"Михаил Кривич, Ольгерт Ольгин. Сладкие песни сирен" - читать интересную книгу автора

розовый шелковый лифчик.- Я сверхвыполнила государственный приказ на
значительное число процентов.
- Перевыполнила, милочка, перевыполнила, - поправляла доброжелательно
Коноплева-Ланкастер.- И не приказ. Мы говорим "план".
- Хочу быть передовичка! Передовуха? - капризно кричала, раскачиваясь
на кольцах, Елена и хлопала белоснежными, под стать плечам и шее, крыльями.
- Я намерена быть начальник месткома, лидер рабочего движения, -
вступала в игру Дорида.- Мне указано отправлять передовую работницу во
здравницу. Каждый владеет правом отдыхать, не так ли?
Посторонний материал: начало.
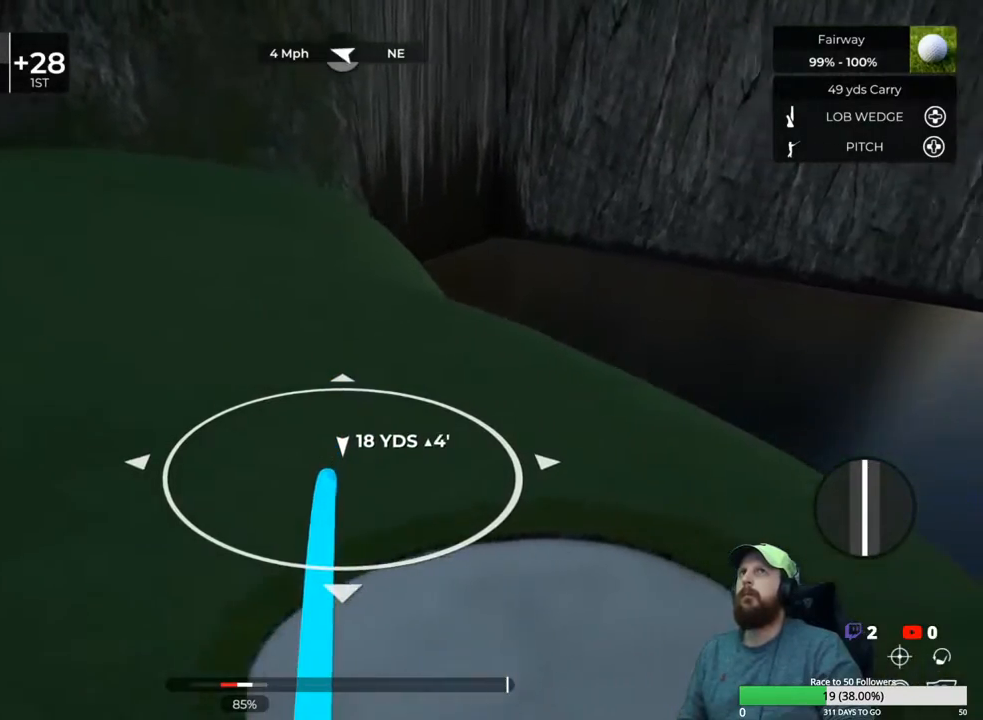
{"buttons": [], "left_stick": "center", "right_stick": "right", "events": []}
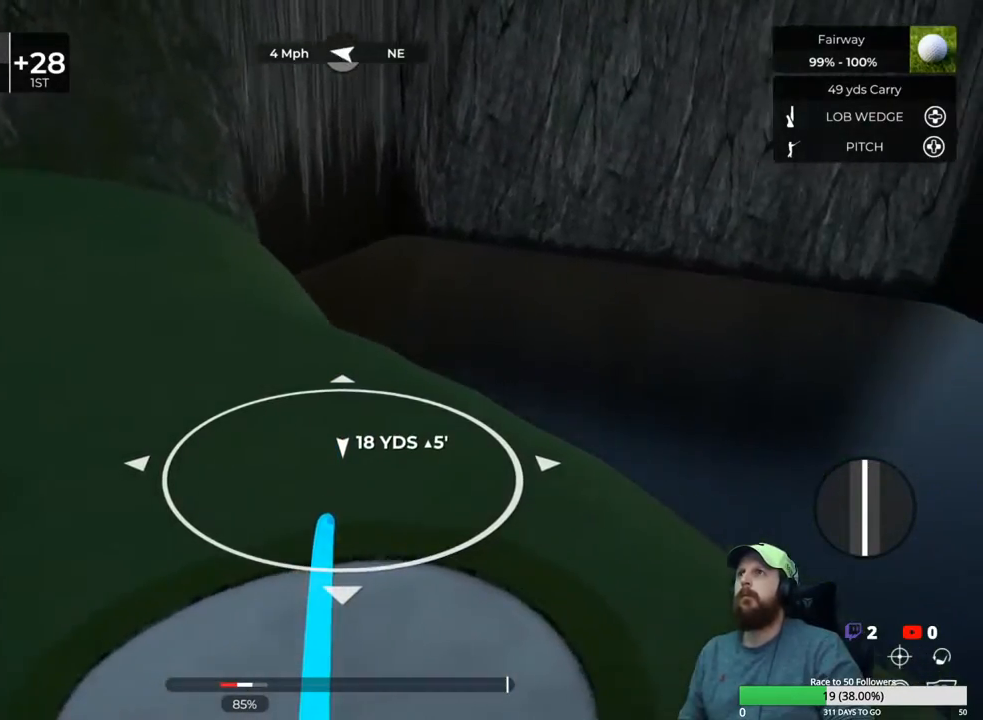
{"buttons": [], "left_stick": "center", "right_stick": "right", "events": []}
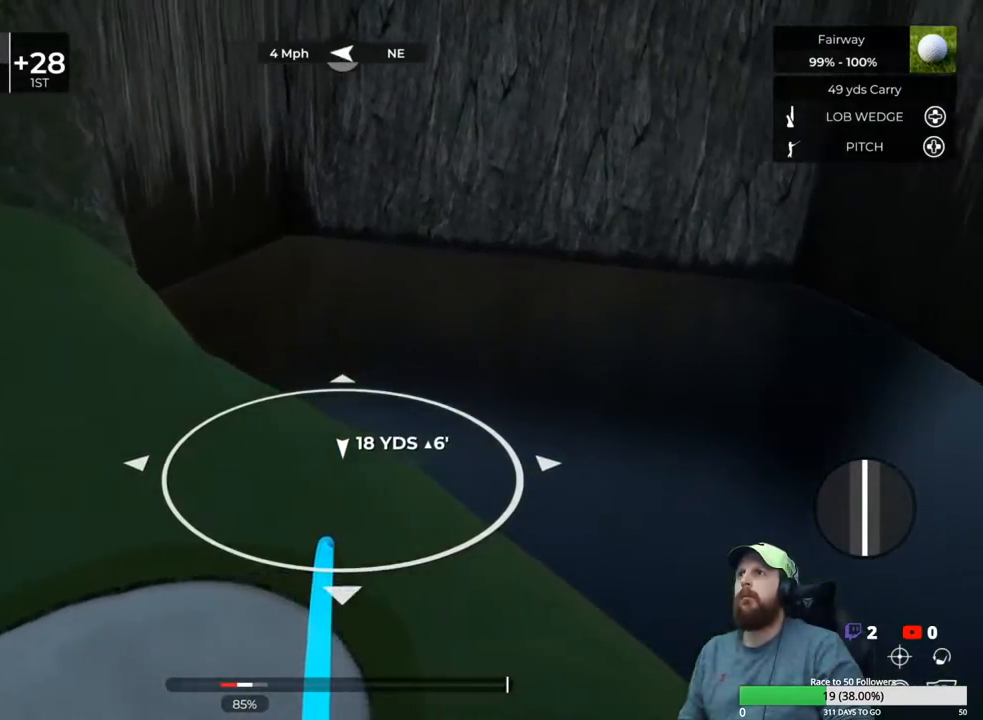
{"buttons": ["DPAD_UP"], "left_stick": "center", "right_stick": "right", "events": [[233, "DPAD_UP", "down"], [350, "DPAD_UP", "up"], [450, "DPAD_UP", "down"]]}
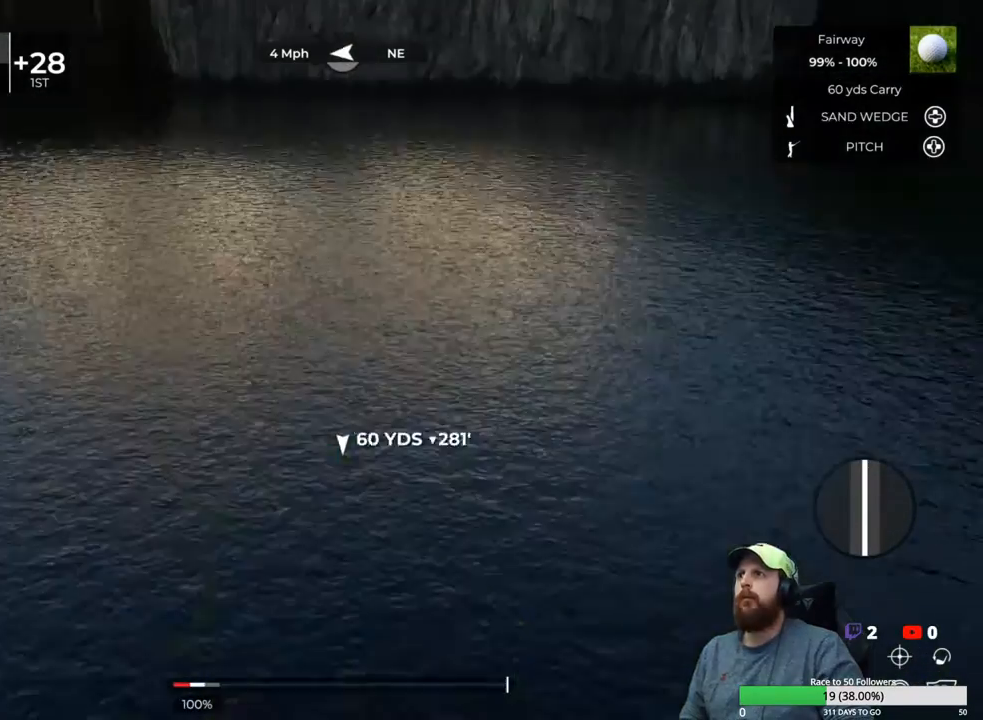
{"buttons": ["DPAD_UP"], "left_stick": "center", "right_stick": "right", "events": [[50, "DPAD_UP", "up"], [133, "DPAD_UP", "down"], [250, "DPAD_UP", "up"], [333, "DPAD_UP", "down"], [417, "DPAD_UP", "up"], [500, "DPAD_UP", "down"]]}
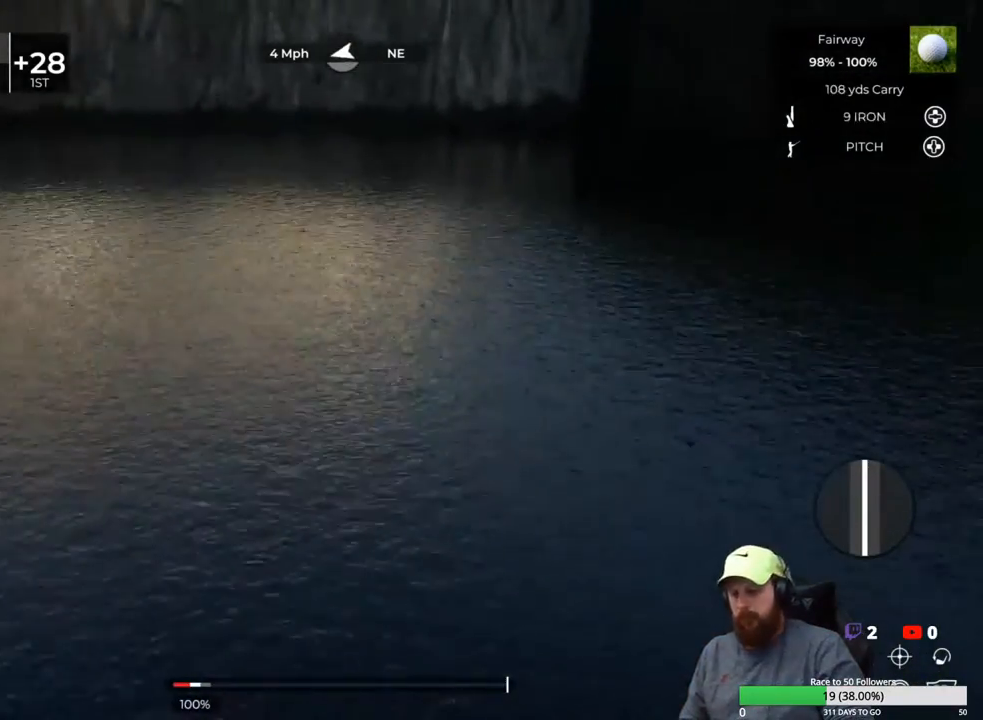
{"buttons": [], "left_stick": "center", "right_stick": "right", "events": [[100, "DPAD_UP", "up"], [217, "DPAD_UP", "down"], [333, "DPAD_UP", "up"]]}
Потом хором пели "Марш энтузиастов". И Климентий, немного циничный,
как вся нынешняя молодежь, но это напускное, это от застенчивости,
Климентий тоже подпевал, не спуская глаз с прекрасной Елены.
Еще была сцена сватовства: Пелагея Артуровна исполняла марш
Мендельсона, а Климентий с букетом роз объяснялся в своих чувствах Елене.
- Вы противный мальчишка! - кричала она в ответ.- Молотовоз... нет,
молоконос! Я хочу пожениться на солидный мужчина.
- Выйти замуж, милочка! - задыхалась от смеха Пелагея Артуровна.
Гегемона Гефестовна и Дорида Вакховна презрительно улыбались.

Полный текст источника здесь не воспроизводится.